La anciana lleva con delicadeza la diminuta vela cuya llama apenas se distingue ya. Un levísimo punto de luz. Cualquier pequeña ráfaga de aire la extinguiría del todo, pero es importante que no suceda. Todavía no.
Aún mantiene el paso firme en el
camino expuesto, tantas veces recorrido. El paisaje sigue siendo abrumador,
pero nada puede distraerla ahora. Orando en silencio fija su mirada hacia los
restos del fuego que ella misma fue mucho tiempo atrás. Se vuelve a ver con sus
largas trenzas azabache corriendo de niña por ese mismo valle, allí donde
nacer, vivir o morir no es más importante que la nieve sobre las cumbres, o el
ciclo de los arrozales. En este lugar el tiempo no se mide en plazos
determinados, y nadie se interpone ante las implacables fuerzas del aire, el
agua, el fuego y la tierra.
Tsering, cuyo nombre significa larga vida, ha llegado al final del
camino. Las rocas que ha ido acumulando a lo largo de los años siguen ahí, en
equilibrio, formando su pequeña estupa en un recodo protegido del sendero.
Sobre la última piedra, siete velas aguardan. Con sumo cuidado las enciende,
una a una, alimentándolas por la llama agonizante.
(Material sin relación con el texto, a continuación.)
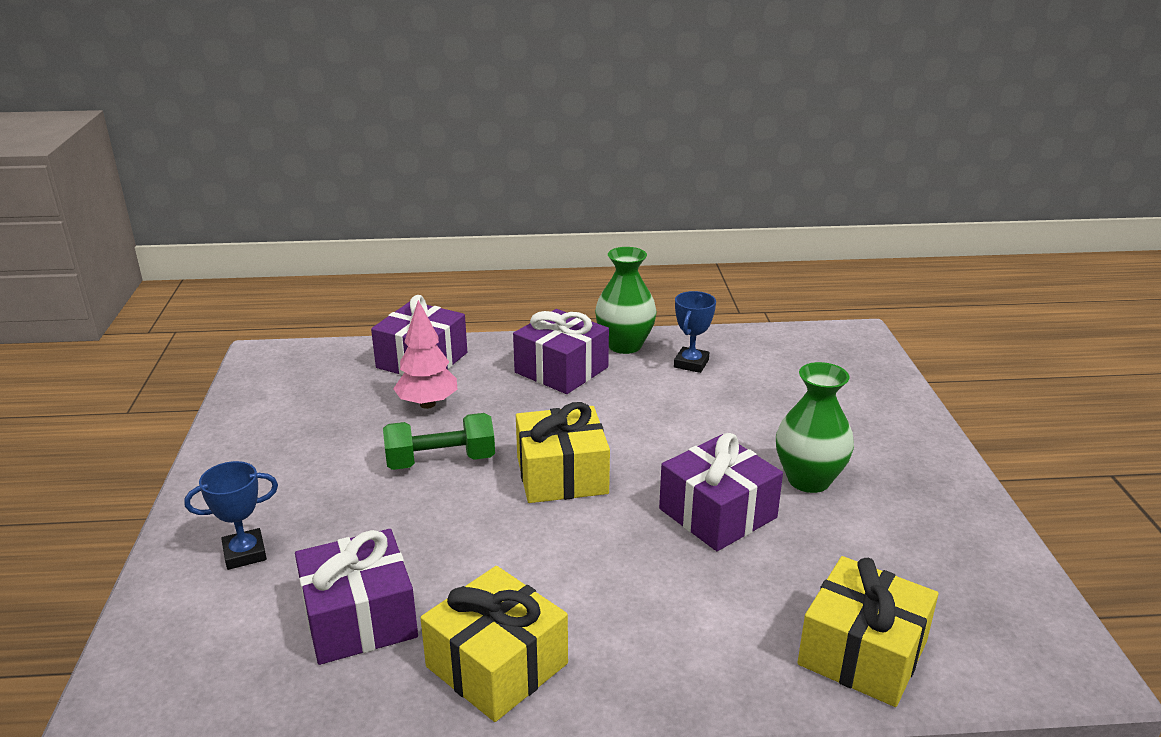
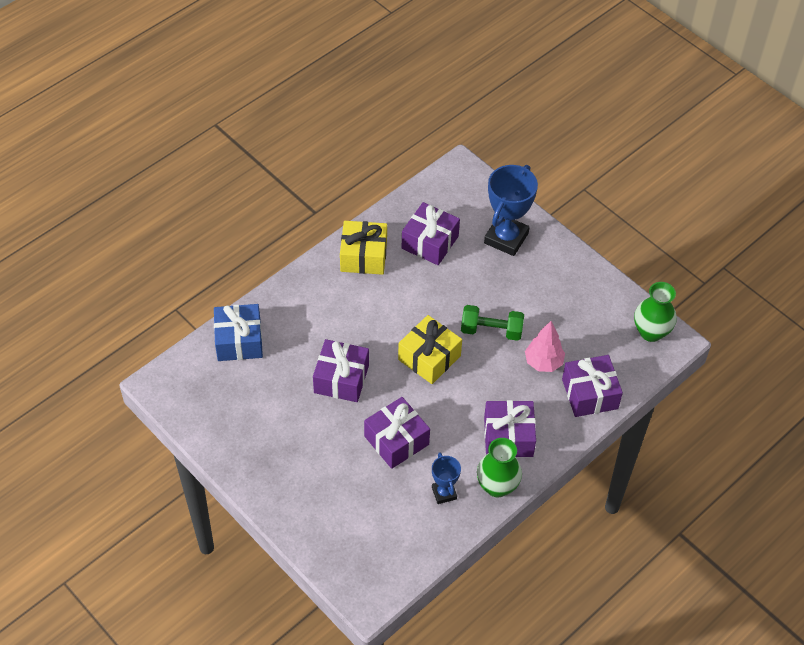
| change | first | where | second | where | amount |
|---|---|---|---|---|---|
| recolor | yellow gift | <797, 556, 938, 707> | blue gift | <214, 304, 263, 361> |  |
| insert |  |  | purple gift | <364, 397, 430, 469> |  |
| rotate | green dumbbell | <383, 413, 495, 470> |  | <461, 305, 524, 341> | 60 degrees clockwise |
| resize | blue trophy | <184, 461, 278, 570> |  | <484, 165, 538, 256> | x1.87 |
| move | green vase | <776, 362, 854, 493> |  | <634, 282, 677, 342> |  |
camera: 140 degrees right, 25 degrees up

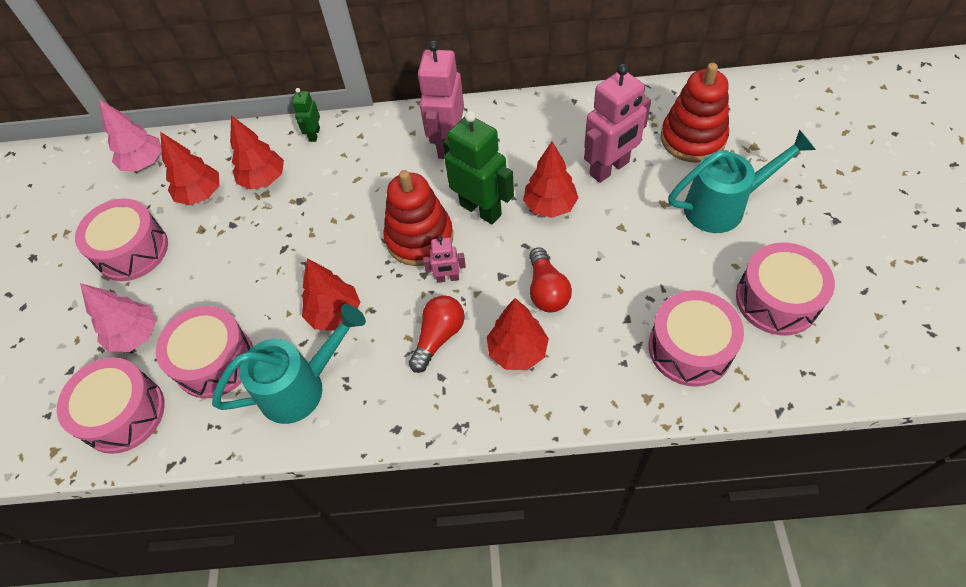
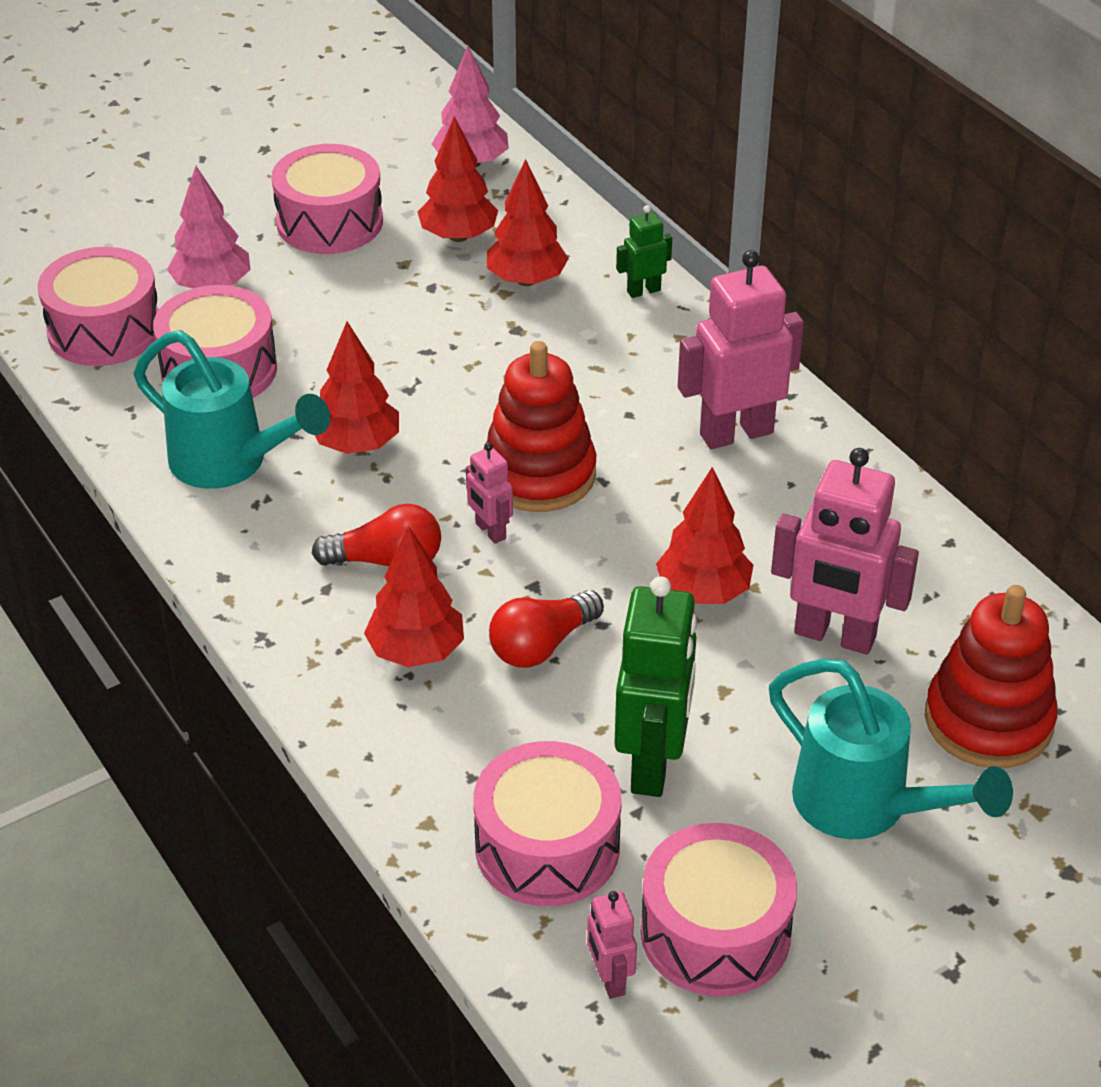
| change | first | where | second | where | amount |
|---|---|---|---|---|---|
| insert |  |  | pink robot | <587, 891, 637, 999> |  |
| move | green robot | <443, 110, 514, 224> |  | <614, 576, 697, 797> |  |
camera: 55 degrees right, 15 degrees down

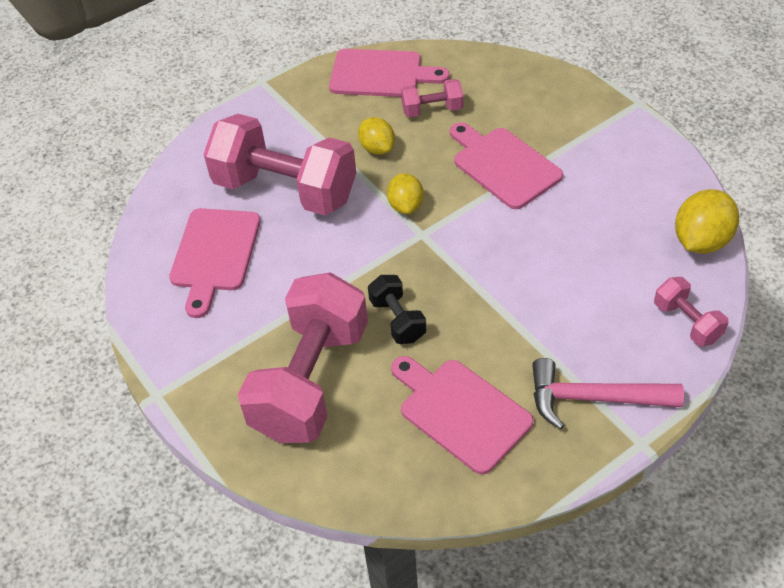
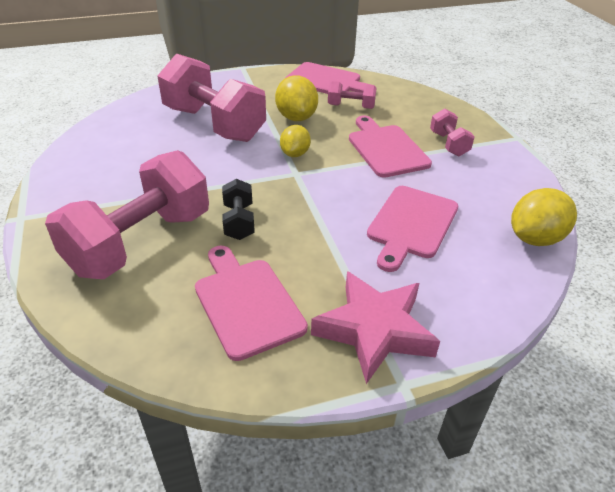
| change | first | where | second | where | amount |
|---|---|---|---|---|---|
| resize | yellow lemon | <358, 117, 395, 155> |  | <275, 75, 318, 121> | x1.53 |
| replace | pink hammer | <532, 358, 684, 430> | pink star | <311, 271, 440, 384> |  |
| move | pink cutting board | <169, 208, 260, 318> |  | <367, 186, 459, 272> |  |
| move | pink dumbbell | <654, 277, 728, 346> |  | <430, 109, 475, 156> |  |
camera: 15 degrees right, 10 degrees down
Finalmente, deja la suya, ya
violácea, justo en el momento en que desaparece dejando paso a una vibrante
estela de humo. Ha encomendado el último deseo para que la vida sea próspera a sus
seres queridos. El rojo intenso de los siete fuegos parece augurar un buen
futuro a ese anhelo.
Ahora ya puede regresar, y lo
hará en forma de viento. Ese es el regalo concedido por haber concluido su
viaje con sabiduría. Viento libre, puro, en eterno movimiento. Poderoso y
privilegiado vigía, a cuya merced estarán todas las obras de Tierra, que gozará
de voluntad propia para atravesar, de nuevo, la carne amada.